« on: November 11, 2005, 01:36:02 AM »
Speaking from some really good and some really ineffective experiences with recommenders during this cycle and the last one, I would suggest that you meet with your recommender face to face.
Unless that person's a pompous jack a s s that you really don't know that well (why would you ask them to write your rec. anyway?), they'll want to hear your thoughts on strategy and what to feature.
Think of a coherent, complementary message that dovetails w/ the rest of your app.

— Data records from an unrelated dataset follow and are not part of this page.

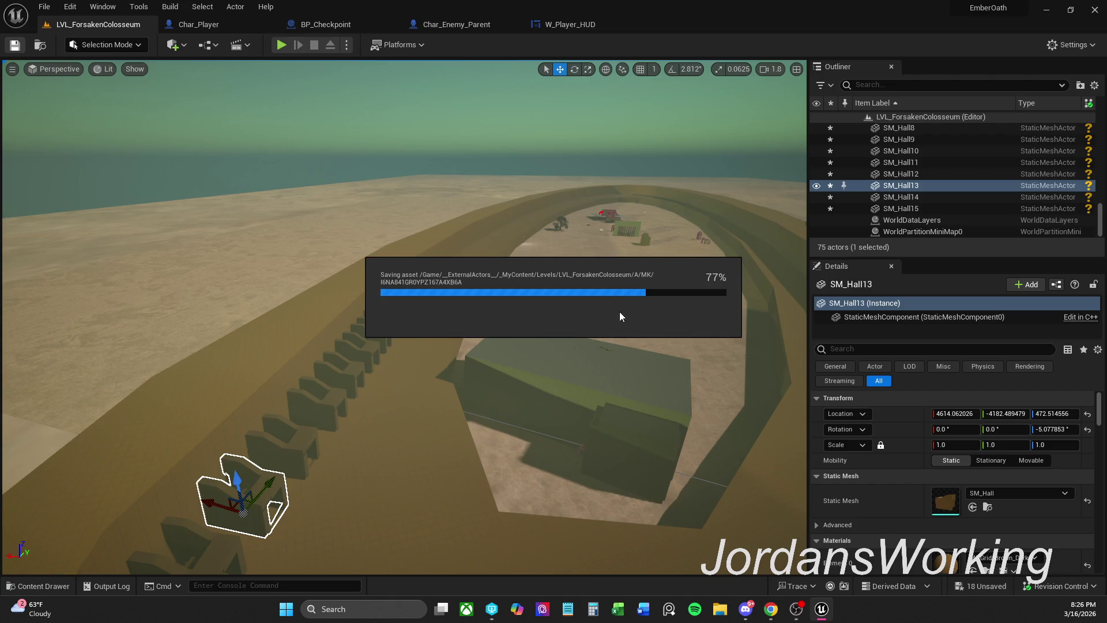
mouse_move(457, 294)
left_mouse_down()
mouse_move(410, 332)
mouse_move(400, 392)
mouse_move(403, 290)
mouse_move(61, 529)
mouse_move(254, 372)
left_mouse_up()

Give them an example of a good rec. and an example of a bad rec. You can find these in Ivey's book or elsewhere online. In addition, provide
2. Personal Statement
4. The best piece of work you've done with them
5. PREPAID, PRE-ADDRESSED ExpressMail or FEDEX envelopes w/ pre-addressed #10 envelopes addressed to appropriate school/LSAC Target. This way, they can sign and seal, but won't really have to do any legwork to get stuff there quickly.
The most infuriating thing about applying for a lot of people is waiting for LSAC to forward their recs. to schools. If a school doesn't explicitly state that they prefer recs. through LSAC, have the recommender FedEx directly to the school's admissions office with something on the package clearly indicating whose application this is going to (don't use your ss#, though).
After the recommender has sent everything, buy them something to show your appreciation. Also, make sure to send them a copy of your acceptances when you get them with a personalized thank you card.
NOTE, all of the above has basically been stolen from Anna Ivey's Guide to Admissions, which, along with Estrich's How to Get Into Law School, is the single most helpful source for realistic answers to all of these application questions.
You're about to spend hundreds of dollars on apps and tens of thousands on tuition. Spend $30 on these two books to figure out how to do it right.